What this task involves:
Every line below is to be set down again exactly; any image stays out.

Stored data entries:
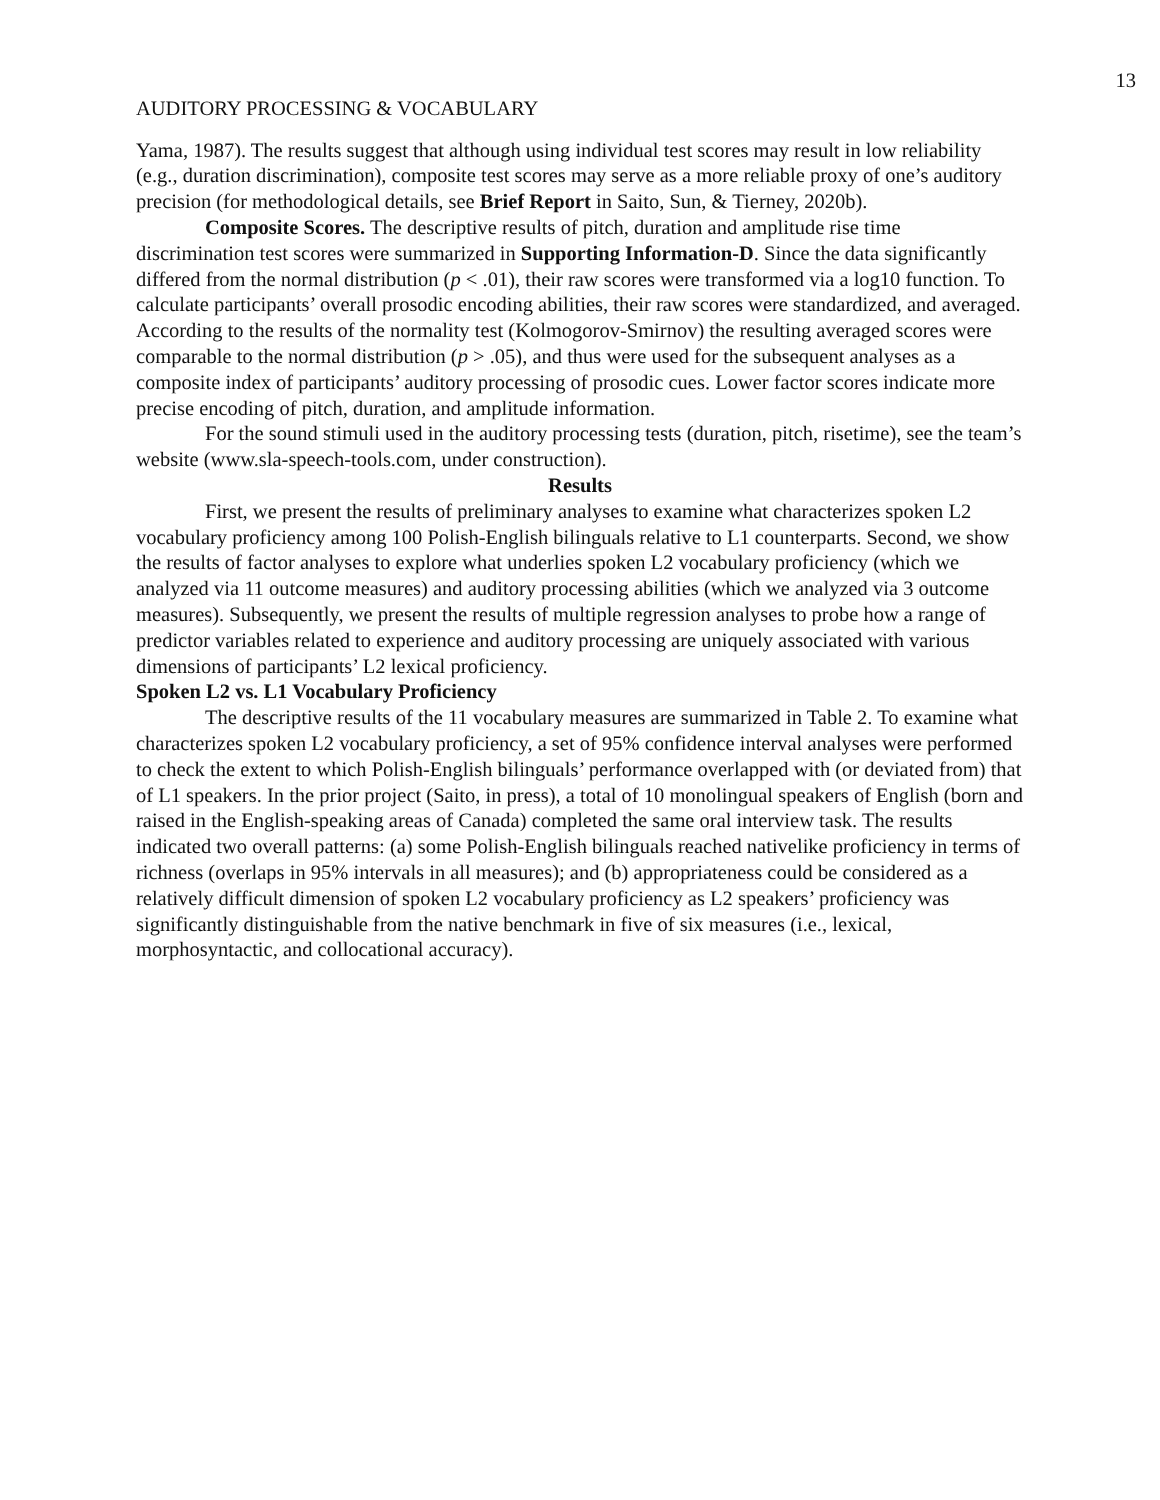13
AUDITORY PROCESSING & VOCABULARY
Yama, 1987). The results suggest that although using individual test scores may result in low reliability (e.g., duration discrimination), composite test scores may serve as a more reliable proxy of one’s auditory precision (for methodological details, see Brief Report in Saito, Sun, & Tierney, 2020b).
Composite Scores. The descriptive results of pitch, duration and amplitude rise time discrimination test scores were summarized in Supporting Information-D. Since the data significantly differed from the normal distribution (p < .01), their raw scores were transformed via a log10 function. To calculate participants’ overall prosodic encoding abilities, their raw scores were standardized, and averaged. According to the results of the normality test (Kolmogorov-Smirnov) the resulting averaged scores were comparable to the normal distribution (p > .05), and thus were used for the subsequent analyses as a composite index of participants’ auditory processing of prosodic cues. Lower factor scores indicate more precise encoding of pitch, duration, and amplitude information.
For the sound stimuli used in the auditory processing tests (duration, pitch, risetime), see the team’s website (www.sla-speech-tools.com, under construction).
Results
First, we present the results of preliminary analyses to examine what characterizes spoken L2 vocabulary proficiency among 100 Polish-English bilinguals relative to L1 counterparts. Second, we show the results of factor analyses to explore what underlies spoken L2 vocabulary proficiency (which we analyzed via 11 outcome measures) and auditory processing abilities (which we analyzed via 3 outcome measures). Subsequently, we present the results of multiple regression analyses to probe how a range of predictor variables related to experience and auditory processing are uniquely associated with various dimensions of participants’ L2 lexical proficiency.
Spoken L2 vs. L1 Vocabulary Proficiency
The descriptive results of the 11 vocabulary measures are summarized in Table 2. To examine what characterizes spoken L2 vocabulary proficiency, a set of 95% confidence interval analyses were performed to check the extent to which Polish-English bilinguals’ performance overlapped with (or deviated from) that of L1 speakers. In the prior project (Saito, in press), a total of 10 monolingual speakers of English (born and raised in the English-speaking areas of Canada) completed the same oral interview task. The results indicated two overall patterns: (a) some Polish-English bilinguals reached nativelike proficiency in terms of richness (overlaps in 95% intervals in all measures); and (b) appropriateness could be considered as a relatively difficult dimension of spoken L2 vocabulary proficiency as L2 speakers’ proficiency was significantly distinguishable from the native benchmark in five of six measures (i.e., lexical, morphosyntactic, and collocational accuracy).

The answer:
13
AUDITORY PROCESSING & VOCABULARY
Yama, 1987). The results suggest that although using individual test scores may result in low reliability (e.g., duration discrimination), composite test scores may serve as a more reliable proxy of one’s auditory precision (for methodological details, see Brief Report in Saito, Sun, & Tierney, 2020b).
Composite Scores. The descriptive results of pitch, duration and amplitude rise time discrimination test scores were summarized in Supporting Information-D. Since the data significantly differed from the normal distribution (p < .01), their raw scores were transformed via a log10 function. To calculate participants’ overall prosodic encoding abilities, their raw scores were standardized, and averaged. According to the results of the normality test (Kolmogorov-Smirnov) the resulting averaged scores were comparable to the normal distribution (p > .05), and thus were used for the subsequent analyses as a composite index of participants’ auditory processing of prosodic cues. Lower factor scores indicate more precise encoding of pitch, duration, and amplitude information.
For the sound stimuli used in the auditory processing tests (duration, pitch, risetime), see the team’s website (www.sla-speech-tools.com, under construction).
Results
First, we present the results of preliminary analyses to examine what characterizes spoken L2 vocabulary proficiency among 100 Polish-English bilinguals relative to L1 counterparts. Second, we show the results of factor analyses to explore what underlies spoken L2 vocabulary proficiency (which we analyzed via 11 outcome measures) and auditory processing abilities (which we analyzed via 3 outcome measures). Subsequently, we present the results of multiple regression analyses to probe how a range of predictor variables related to experience and auditory processing are uniquely associated with various dimensions of participants’ L2 lexical proficiency.
Spoken L2 vs. L1 Vocabulary Proficiency
The descriptive results of the 11 vocabulary measures are summarized in Table 2. To examine what characterizes spoken L2 vocabulary proficiency, a set of 95% confidence interval analyses were performed to check the extent to which Polish-English bilinguals’ performance overlapped with (or deviated from) that of L1 speakers. In the prior project (Saito, in press), a total of 10 monolingual speakers of English (born and raised in the English-speaking areas of Canada) completed the same oral interview task. The results indicated two overall patterns: (a) some Polish-English bilinguals reached nativelike proficiency in terms of richness (overlaps in 95% intervals in all measures); and (b) appropriateness could be considered as a relatively difficult dimension of spoken L2 vocabulary proficiency as L2 speakers’ proficiency was significantly distinguishable from the native benchmark in five of six measures (i.e., lexical, morphosyntactic, and collocational accuracy).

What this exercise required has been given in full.